UNITED STATES
SECURITIES AND EXCHANGE COMMISSION

 

Washington, D.C. 20549

 

FORM 8-K
Current Report

 

Pursuant to Section 13 or 15(d) of the Securities Exchange Act of 1934

 

Date of Report (date of earliest event reported): April 28, 2017

 

LION BIOTECHNOLOGIES, INC.
(Exact Name of Registrant as Specified in Charter)

 

Nevada
(State of Incorporation)
 
001-36860   75-3254381
Commission File Number   (I.R.S. Employer Identification No.)
     
999 Skyway Road, Suite 150    
San Carlos, California   94070
(Address of Principal Executive Offices)   (Zip Code)
     
(650) 260-7120
(Registrant’s Telephone Number, Including Area Code)
 

Check the appropriate box below if the Form 8-K filing is intended to simultaneously satisfy the filing obligation of the registrant under any of the following provisions:

 

¨ Written communications pursuant to Rule 425 under the Securities Act (17 CFR 230.425).

 

¨ Soliciting material pursuant to Rule 14a-12 under the Exchange Act (17 CFR 240.14a-12).

 

¨ Pre-commencement communications pursuant to Rule 14d-2(b) under the Exchange Act (17 CFR 240.14d-2(b)).

 

¨ Pre-commencement communications pursuant to Rule 13e-4(c) under the Exchange Act (17 CFR 240.13e-4(c)).

 

Indicate by check mark whether the registrant is an emerging growth company as defined in as defined in Rule 405 of the Securities Act of 1933 (§230.405 of this chapter) or Rule 12b-2 of the Securities Exchange Act of 1934 (§240.12b-2 of this chapter).

Emerging growth company ¨

 

If an emerging growth company, indicate by check mark if the registrant has elected not to use the extended transition period for complying with any new or revised financial accounting standards provided pursuant to Section 13(a) of the Exchange Act. ¨

 

 

 

 

Item 1.01. Entry into a Material Definitive Agreement.

 

On April 28, 2017, Lion Biotechnologies, Inc. (the “Company”) entered into a sublease agreement (the “Sublease”) with Teradata US, Inc., which remains subject to the consent of the landlord, pursuant to which the Company agreed to sublease certain office space located adjacent to the Company's headquarters in San Carlos, California.  The Sublease provides for additional space needed to accommodate the recent growth of the Company.  The space consists of approximately 11,449 rentable square feet in the building located at 999 Skyway Landing Road, San Carlos, California 94070.  This additional subleased space will be used by the Company for administrative and other corporate purposes.
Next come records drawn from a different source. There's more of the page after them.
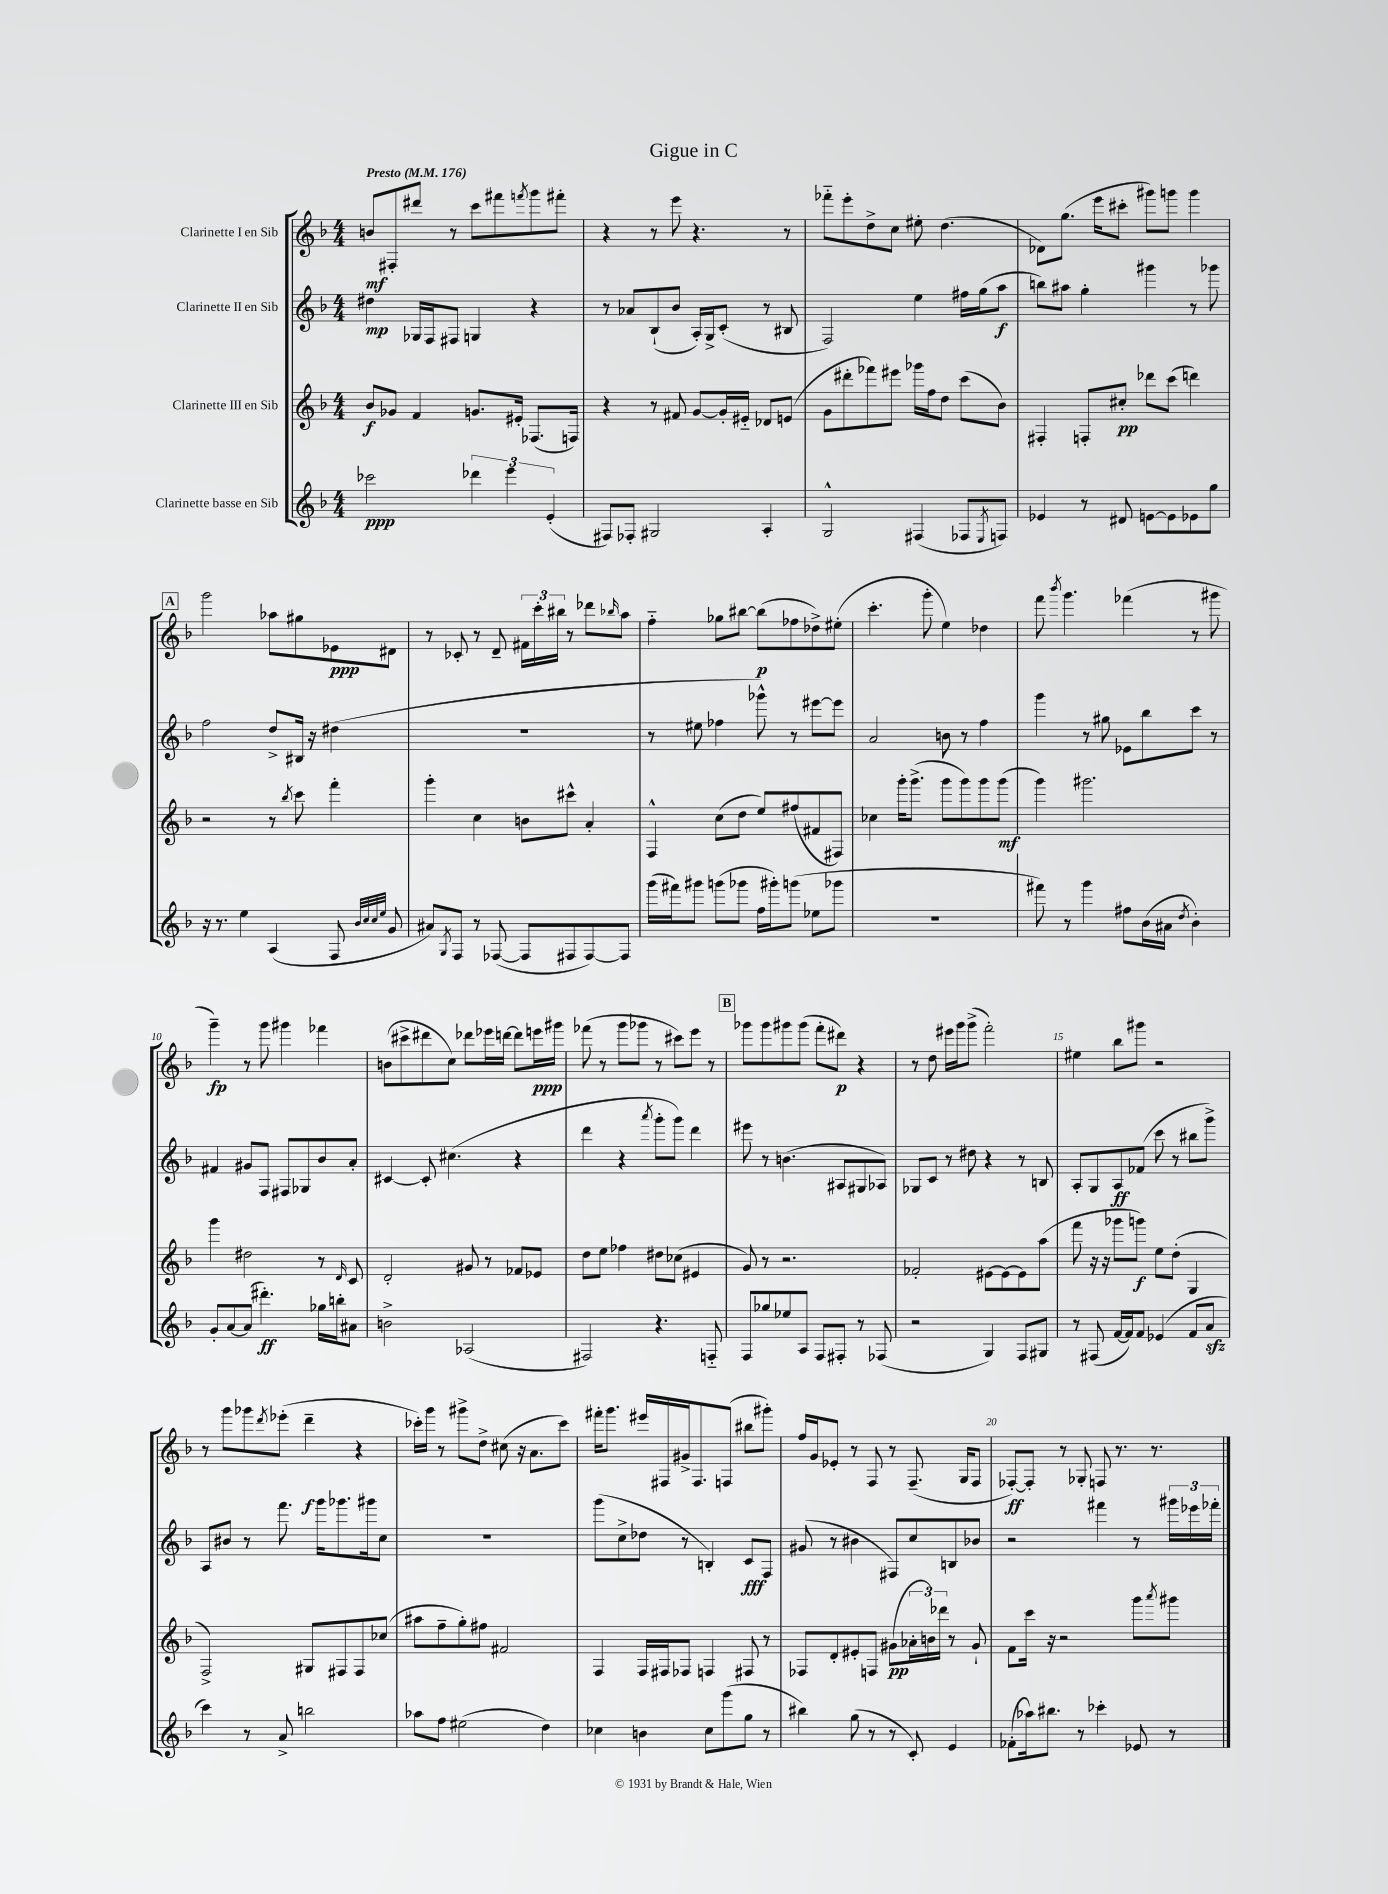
\header { title = "Gigue in C" }
<<
\new StaffGroup <<
\new Staff = "s0" \with { instrumentName = "Clarinette I en Sib" } {
    \clef treble \key f \major \numericTimeSignature \time 4/4 \tempo "Presto" 4 = 176
    b'8\mf fis8-. dis'''8 r8 c'''8 fis'''8 \acciaccatura { f'''8 } g'''8 fis'''8-. |
    r4 r8 e'''8 r4. r8 |
    fes'''8-_ e'''8-. d''8-> c''8 eis''8-. d''4.( |
    des'8) g''8.( e'''16 cis'''8-. gis'''8) g'''8 g'''4 |
    \mark \markup { \box "A" } g'''2 aes''8 gis''8 ees'8\ppp dis'8 |
    r8 ces'8-. r8 d'8-- \tuplet 3/2 { fis'16 c'''16-. bis''16 } r8 des'''8 \grace { bes''16 } a''8 |
    f''4-_ ges''8 bis''8~ bis''8\p( fes''8 des''8->) eis''8-.( |
    c'''4.-. g'''8-. e''4) des''4 |
    f'''8 \acciaccatura { bes'''8 } g'''4. fes'''4( r8 gis'''8 |
    g'''4--\fp) r8 g'''8 gis'''4 fes'''4 |
    b'8( cis'''8-> dis'''8 c''8) des'''8 ees'''16 d'''16~ d'''8 e'''16\ppp gis'''16 |
    fes'''8( r8 g'''8 ges'''8 r8 cis'''8) e'''8 r8 |
    \mark \markup { \box "B" } ges'''8 ges'''8 gis'''8 gis'''8( f'''8-. dis'''8\p) r4 |
    r8 d''8 eis'''16 g'''16 g'''8->( f'''2-.) |
    eis''4 bes''8 gis'''8 r2 |
    r8 g'''8 ges'''8 \acciaccatura { d'''8 } ees'''8-.( d'''4--\f r4 |
    ces'''16-.) g'''16 r8 gis'''8-> d''8-> cis''8( r16 a'8. ces'''8) |
    fis'''16-. g'''8. eis'''16 fis16 gis'16-> fis8. f8( bis''8 gis'''8-.) |
    f''16 g'16 ees'8-. r8 f8 r8 f8.--( g16 f8 |
    fes8~-.\ff) fes8-. r8 ges8-. f8 r8. r8. \bar "|." |
}
\new Staff = "s1" \with { instrumentName = "Clarinette II en Sib" } {
    \clef treble \key f \major \numericTimeSignature \time 4/4
    dis''4\mp ges16 f16 fis8 g4 r4 |
    r8 aes'8 bes8-!( bes'8 a16-.) g16-> c'8-.( r8 bis8 |
    f2) e''4 fis''16 g''16( a''8\f |
    b''8) ais''8 g''4-. gis'''4 r8 ges'''8 |
    \mark \markup { \box "A" } f''2 d''8-> bis16 r16 dis''4( |
    R1 |
    r8 eis''8 fes''4 ges'''8-^) r8 eis'''8~ eis'''8 |
    a'2 b'8 r8 f''4 |
    g'''4 r8 gis''8 ees'8 bes''8 c'''8 r8 |
    fis'4 gis'8 f8 fis8 ges8 bes'8 a'8-. |
    cis'4~ cis'8-. cis''4.( r4 |
    d'''4 r4 \acciaccatura { a'''8 } g'''8-. g'''8) d'''4 |
    \mark \markup { \box "B" } eis'''8 r8 b'4.( ais8 gis8 aes8) |
    ges8 c'8 r8 dis''8 r4 r8 b8 |
    a8-. g8 a8\ff fes'8( c'''8 r8 bis''8 g'''8->) |
    a8 bis'8 r8 f'''8. g'''16 ges'''8. gis'''16 c''8 |
    R1 |
    g'''8( c''8-> des''8 r8 b4-.) c'8\fff f8 |
    gis'8( r8 bis'4 fis8) c''8 b8 bes'8 |
    r2 fis'''4 r8 \tuplet 3/2 { gis'''16 ees'''16 fes'''16-. } \bar "|." |
}
\new Staff = "s2" \with { instrumentName = "Clarinette III en Sib" } {
    \clef treble \key f \major \numericTimeSignature \time 4/4
    bes'8\f ges'8 f'4 g'8. eis'16-. fes8.( f16) |
    r4 r8 fis'8 g'8~ g'16-. eis'16-_ des'8 e'8( |
    g'8 dis'''8-. fes'''8) eis'''8 ges'''16 f''16 d''8 c'''8( bes'8) |
    fis4-. f8-. cis''8-.\pp des'''8 c'''8( d'''4) |
    \mark \markup { \box "A" } r2 r8 \acciaccatura { bes''8 } c'''8 f'''4-. |
    g'''4-. c''4 b'8 cis'''8-^ a'4-. |
    f4-^ c''8( d''8 e''8) fis''8( fis'8 fis8) |
    ces''4 g'''16-. g'''8.->( g'''8 g'''8) g'''8 g'''8\mf( |
    g'''4) gis'''2. |
    g'''4 dis''2 r8 \grace { d'16 } c'8 |
    d'2-. gis'8 r8 fes'8 ees'8 |
    d''8 e''8 fes''4 dis''8 ces''8( eis'4 |
    \mark \markup { \box "B" } g'8) r8 r2. |
    fes'2-. eis'8~ eis'8~ eis'8 a''8( |
    f'''8 r16 r16 ges'''8 g'''8\f) e''8 d''8-.( g4 |
    f2->) gis8 fis8 fis8 ces''8( |
    ais''8 f''8-- g''8-.) fis''8 fis'2 |
    f4 f16 fis16 fes8 f4 fis8 r8 |
    fes8 d'8-. eis'8-. f8 gis'8\pp( \tuplet 3/2 { aes'16-. b'16) des'''16 } r8 gis'8-! |
    f'8 c'''16 r16 r2 g'''8 \acciaccatura { a'''8 } gis'''8 \bar "|." |
}
\new Staff = "s3" \with { instrumentName = "Clarinette basse en Sib" } {
    \clef treble \key f \major \numericTimeSignature \time 4/4
    ces'''2\ppp \tuplet 3/2 { des'''4 e'''4 e'4-.( } |
    fis8) fes8-. gis2 a4-. |
    g2-^ fis4( fes8 \acciaccatura { e8 } f8) |
    ees'4 r8 dis'8 e'8~ e'8 ees'8 g''8 |
    \mark \markup { \box "A" } r16 r8. e''4 a4( f8 \grace { bes'32 c''32 c''32 e''32 } g'8 |
    ais'8) \acciaccatura { g8 } f8 r8 fes8~( fes8 fis8 fis8~) fis8 |
    g'''16( fis'''16) gis'''8 g'''8( ges'''8 f''16 gis'''16-.) g'''8( ees''8 ges'''8 |
    R1 |
    fis'''8) r8 g'''4 fis''8 bes'16( ais'16 \acciaccatura { d''8 } bes'4-.) |
    g'8-. a'8~ a'8( dis'''4.-.\ff) ges''16 b''16-. ais'8 |
    b'2-> aes2( |
    fis2) r4. f8-_ |
    \mark \markup { \box "B" } f8 ges''8 ees''8 a8 f8 fis8-. r8 fes8( |
    r2 g4) f8 gis8 |
    r8 fis8( f'16~ f'16) f'8 ees'4( f'8 a'8\sfz |
    c'''4) r8 a'8-> b''2 |
    aes''8 f''8 eis''2( d''4) |
    ces''4 b'4 ces''8 g'''8( g''8 r8 |
    bis''4) g''8( r8 r8 c'8-.) e'4 |
    fes'8-.( aes''16) bis''8. r8 ces'''4-. ees'8 r8 \bar "|." |
}
>>
>>
\layout { \context { \Score \override BarNumber.break-visibility = ##(#f #t #t) barNumberVisibility = #(every-nth-bar-number-visible 5) } }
The term of the Sublease will commence ten days after the landlord consents in writing to the Sublease, and will expire on October 31, 2018.

 

The preceding summary does not purport to be complete and is qualified in its entirety by reference to the Sublease, which is filed as Exhibit 10.1, and which is incorporated herein by reference.

 

Item 2.02. Results of Operations and Financial Condition.

 

On May 1, 2017, the Company issued a press release announcing its financial results for the first quarter ended March 31, 2017 and an update on recent developments. A copy of that press release is furnished as Exhibit 99.1 and is incorporated by reference herein.

 

The information furnished under this Item 2.02, including the accompanying Exhibit 99.1, shall not be deemed to be “filed” for the purposes of Section 18 of the Securities Exchange Act of 1934 (the “Exchange Act”), or otherwise subject to the liability of such section, nor shall such information be deemed to be incorporated by reference in any subsequent filing by the Company under the Securities Act of 1933 or the Exchange Act, regardless of the general incorporation language of such filing, except as specifically stated in such filing.

 

Item 9.01 Financial Statements and Exhibits

 

(d) Exhibits.

 

Exhibit No.   Description
10.1   Sublease Agreement, entered into as of April 28, 2017, between Lion Biotechnologies, Inc. and Teradata US, Inc.
99.1   Press Release of Lion Biotechnologies, Inc., dated May 1, 2017.

  

1

 

 

SIGNATURES

 

Pursuant to the requirements of the Securities Exchange Act of 1934, the Registrant has duly caused this Report to be signed on its behalf by the undersigned hereunto duly authorized.

 

Date: May 1, 2017 LION BIOTECHNOLOGIES, INC.